Mastercard Adds USDC, PYUSD, RLUSD for Stablecoin Settlement

Mastercard is widening its stablecoin settlement capabilities, adding support for USDC, PYUSD, RLUSD and other stablecoins. The move, announced this week, lets merchants and issuers settle payments using these digital currencies across multiple blockchains. It's the latest sign that traditional payment networks are treating stablecoins as a serious alternative to conventional settlement methods.

The stablecoins in play

The expanded list includes USDC, the second-largest stablecoin by market cap; PYUSD, PayPal's dollar-pegged token; and RLUSD, a relatively newer stablecoin. Mastercard didn't name every token it's adding—just that it's now supporting those three plus others. That's a broader set than the firm's earlier stablecoin experiments, which were more limited in scope.

Multiple blockchains, one settlement rail

Mastercard says the new settlement options will work across several blockchains, though it didn't specify which ones.

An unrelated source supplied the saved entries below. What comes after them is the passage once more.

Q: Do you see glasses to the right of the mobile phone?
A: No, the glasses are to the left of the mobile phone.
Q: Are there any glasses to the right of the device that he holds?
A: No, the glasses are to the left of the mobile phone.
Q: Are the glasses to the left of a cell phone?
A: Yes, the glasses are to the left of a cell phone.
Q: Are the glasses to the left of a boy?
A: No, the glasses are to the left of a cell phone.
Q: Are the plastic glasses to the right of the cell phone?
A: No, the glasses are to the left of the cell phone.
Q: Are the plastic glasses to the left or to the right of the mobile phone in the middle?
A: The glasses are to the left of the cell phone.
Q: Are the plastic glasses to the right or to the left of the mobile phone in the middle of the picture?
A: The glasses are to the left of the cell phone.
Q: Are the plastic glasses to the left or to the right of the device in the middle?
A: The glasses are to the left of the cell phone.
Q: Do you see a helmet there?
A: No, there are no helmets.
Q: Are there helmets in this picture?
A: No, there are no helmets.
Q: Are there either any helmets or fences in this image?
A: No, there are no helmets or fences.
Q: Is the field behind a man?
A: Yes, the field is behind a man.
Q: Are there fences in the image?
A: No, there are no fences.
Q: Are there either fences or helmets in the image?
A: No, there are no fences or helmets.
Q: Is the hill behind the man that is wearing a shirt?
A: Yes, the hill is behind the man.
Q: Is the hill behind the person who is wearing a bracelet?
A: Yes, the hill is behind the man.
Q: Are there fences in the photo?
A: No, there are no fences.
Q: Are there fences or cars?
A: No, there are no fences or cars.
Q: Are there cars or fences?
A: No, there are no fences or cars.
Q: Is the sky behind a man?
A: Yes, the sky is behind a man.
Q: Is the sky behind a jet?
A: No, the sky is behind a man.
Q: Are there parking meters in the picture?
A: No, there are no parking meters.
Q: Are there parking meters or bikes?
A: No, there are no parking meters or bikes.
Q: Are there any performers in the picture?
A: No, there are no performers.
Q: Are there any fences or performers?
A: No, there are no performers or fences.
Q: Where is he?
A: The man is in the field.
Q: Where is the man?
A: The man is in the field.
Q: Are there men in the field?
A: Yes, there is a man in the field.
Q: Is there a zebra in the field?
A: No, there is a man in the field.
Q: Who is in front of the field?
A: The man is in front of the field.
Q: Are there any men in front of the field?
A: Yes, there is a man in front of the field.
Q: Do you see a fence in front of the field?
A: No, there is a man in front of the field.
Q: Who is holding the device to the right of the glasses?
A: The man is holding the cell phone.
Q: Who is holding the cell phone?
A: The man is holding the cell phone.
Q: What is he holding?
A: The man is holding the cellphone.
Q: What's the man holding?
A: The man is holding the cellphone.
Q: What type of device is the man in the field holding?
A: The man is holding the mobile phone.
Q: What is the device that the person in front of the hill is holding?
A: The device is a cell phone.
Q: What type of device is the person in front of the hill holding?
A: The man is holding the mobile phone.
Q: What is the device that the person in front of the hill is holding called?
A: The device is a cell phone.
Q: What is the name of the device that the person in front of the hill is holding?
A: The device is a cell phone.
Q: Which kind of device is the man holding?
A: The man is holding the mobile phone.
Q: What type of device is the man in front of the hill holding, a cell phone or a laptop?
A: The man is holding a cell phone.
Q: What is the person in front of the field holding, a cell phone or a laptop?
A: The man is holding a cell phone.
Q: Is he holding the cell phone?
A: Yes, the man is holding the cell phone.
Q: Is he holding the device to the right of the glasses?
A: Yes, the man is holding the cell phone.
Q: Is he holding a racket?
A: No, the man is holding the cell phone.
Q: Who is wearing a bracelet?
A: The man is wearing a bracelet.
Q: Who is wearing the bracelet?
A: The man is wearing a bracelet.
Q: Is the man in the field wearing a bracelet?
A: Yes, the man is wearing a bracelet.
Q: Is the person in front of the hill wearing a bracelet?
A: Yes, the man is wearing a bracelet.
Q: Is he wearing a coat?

That flexibility matters: stablecoins on different chains can now be used to settle payments through Mastercard's network without forcing users onto a single chain. The company has been testing stablecoin settlement for years, but this is its broadest commercial push yet.

Why the timing makes sense

Stablecoins let value move in minutes, not days. By plugging them directly into its settlement system, Mastercard gives its bank and merchant clients a faster, cheaper way to finalize transactions—especially cross-border ones. The move also puts it in closer competition with Visa, which has been running its own stablecoin settlement pilots. Mastercard hasn't disclosed a rollout timeline, but the expansion signals that stablecoins are no longer a fringe experiment in mainstream payments.